3) Implementation of a BYOD policy - any company that allows employees to use personal electronic devices for work purposes must ensure they are completely transparent regarding the relevant risks and implications. Such a policy should ideally detail the ownership and control of company information, data security, privacy expectations, processes for lost or stolen devices, procedures for departing employees and consequences for any policy breaches.
4) Evaluation of current security policies – all relevant security policies (such as password, remote working, privacy etc), should be reviewed and updated where necessary to ensure legal and liability risk is reduced. Data and contact ownership must be established, along with the process for accessing and removing company data from a personal device if the employment is terminated.
5) Adequate information for employees – to manage expectations and ensure a BYOD policy works to the advantage of both parties, employers should ensure employees are fully aware of their obligations and the procedures in place to protect both company data and personal information. A higher awareness of the implications of carrying out work on a personal device will ensure not only security is maintained, but employee relations can also remain in tact.
In conclusion, while we have highlighted a number of issues that employers should be aware of, it would be wrong to dismiss the benefits of utilising BYOD within the workplace.

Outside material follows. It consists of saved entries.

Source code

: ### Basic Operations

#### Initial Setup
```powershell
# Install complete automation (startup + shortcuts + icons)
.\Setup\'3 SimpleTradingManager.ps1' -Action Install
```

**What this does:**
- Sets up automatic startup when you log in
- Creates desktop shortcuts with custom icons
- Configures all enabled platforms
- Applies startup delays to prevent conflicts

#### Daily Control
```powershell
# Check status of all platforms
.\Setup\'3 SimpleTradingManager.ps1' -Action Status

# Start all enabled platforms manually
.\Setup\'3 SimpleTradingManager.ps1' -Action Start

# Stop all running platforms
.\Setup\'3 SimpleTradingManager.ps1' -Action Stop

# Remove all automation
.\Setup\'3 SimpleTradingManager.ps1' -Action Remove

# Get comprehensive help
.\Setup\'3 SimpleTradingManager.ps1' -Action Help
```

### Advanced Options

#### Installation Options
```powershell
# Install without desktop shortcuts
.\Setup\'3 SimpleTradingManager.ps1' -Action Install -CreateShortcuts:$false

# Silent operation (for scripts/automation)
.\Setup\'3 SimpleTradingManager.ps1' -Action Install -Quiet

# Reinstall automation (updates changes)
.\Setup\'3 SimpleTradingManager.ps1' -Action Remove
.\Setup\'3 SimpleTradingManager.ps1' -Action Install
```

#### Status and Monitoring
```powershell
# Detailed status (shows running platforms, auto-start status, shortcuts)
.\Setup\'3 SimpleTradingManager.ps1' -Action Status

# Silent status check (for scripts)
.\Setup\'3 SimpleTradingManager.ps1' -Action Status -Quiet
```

In a world that is becoming increasingly dependent on mobile technology, employers who remain at the forefront of such developments will be viewed positively by their talent and enjoy numerous other advantages, as detailed at the outset of our discussion. It is imperative however, that employers are able to effectively manage any potential issues and security threats by ensuring adequate policies and controls are in place, and that employees are fully aware of their responsibilities and rights when using their own devices for work purposes.